Your assignment
Copy the data exactly. Images are the one exception.

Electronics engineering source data

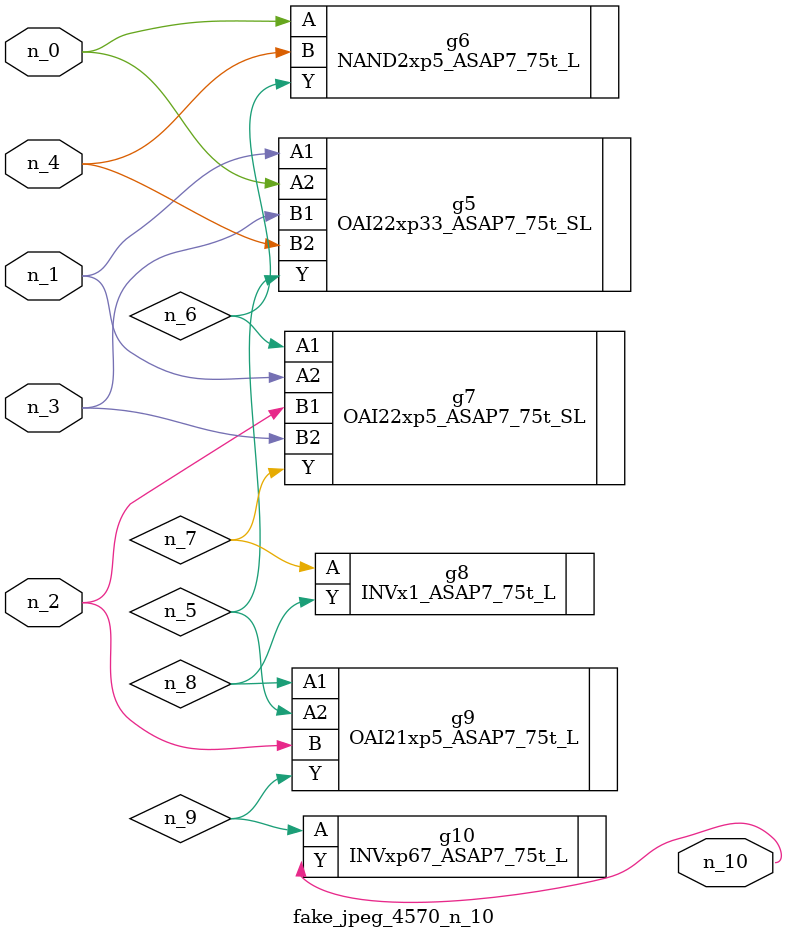
<source format=v>
module fake_jpeg_4570_n_10 (n_3, n_2, n_1, n_0, n_4, n_10);

input n_3;
input n_2;
input n_1;
input n_0;
input n_4;

output n_10;

wire n_8;
wire n_9;
wire n_6;
wire n_5;
wire n_7;

OAI22xp33_ASAP7_75t_SL g5 ( 
.A1(n_1),
.A2(n_0),
.B1(n_3),
.B2(n_4),
.Y(n_5)
);

NAND2xp5_ASAP7_75t_L g6 ( 
.A(n_0),
.B(n_4),
.Y(n_6)
);

OAI22xp5_ASAP7_75t_SL g7 ( 
.A1(n_6),
.A2(n_1),
.B1(n_2),
.B2(n_3),
.Y(n_7)
);

INVx1_ASAP7_75t_L g8 ( 
.A(n_7),
.Y(n_8)
);

OAI21xp5_ASAP7_75t_L g9 ( 
.A1(n_8),
.A2(n_5),
.B(n_2),
.Y(n_9)
);

INVxp67_ASAP7_75t_L g10 ( 
.A(n_9),
.Y(n_10)
);


endmodule
</source>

Exercise response
<source format=v>
module fake_jpeg_4570_n_10 (n_3, n_2, n_1, n_0, n_4, n_10);

input n_3;
input n_2;
input n_1;
input n_0;
input n_4;

output n_10;

wire n_8;
wire n_9;
wire n_6;
wire n_5;
wire n_7;

OAI22xp33_ASAP7_75t_SL g5 ( 
.A1(n_1),
.A2(n_0),
.B1(n_3),
.B2(n_4),
.Y(n_5)
);

NAND2xp5_ASAP7_75t_L g6 ( 
.A(n_0),
.B(n_4),
.Y(n_6)
);

OAI22xp5_ASAP7_75t_SL g7 ( 
.A1(n_6),
.A2(n_1),
.B1(n_2),
.B2(n_3),
.Y(n_7)
);

INVx1_ASAP7_75t_L g8 ( 
.A(n_7),
.Y(n_8)
);

OAI21xp5_ASAP7_75t_L g9 ( 
.A1(n_8),
.A2(n_5),
.B(n_2),
.Y(n_9)
);

INVxp67_ASAP7_75t_L g10 ( 
.A(n_9),
.Y(n_10)
);


endmodule
</source>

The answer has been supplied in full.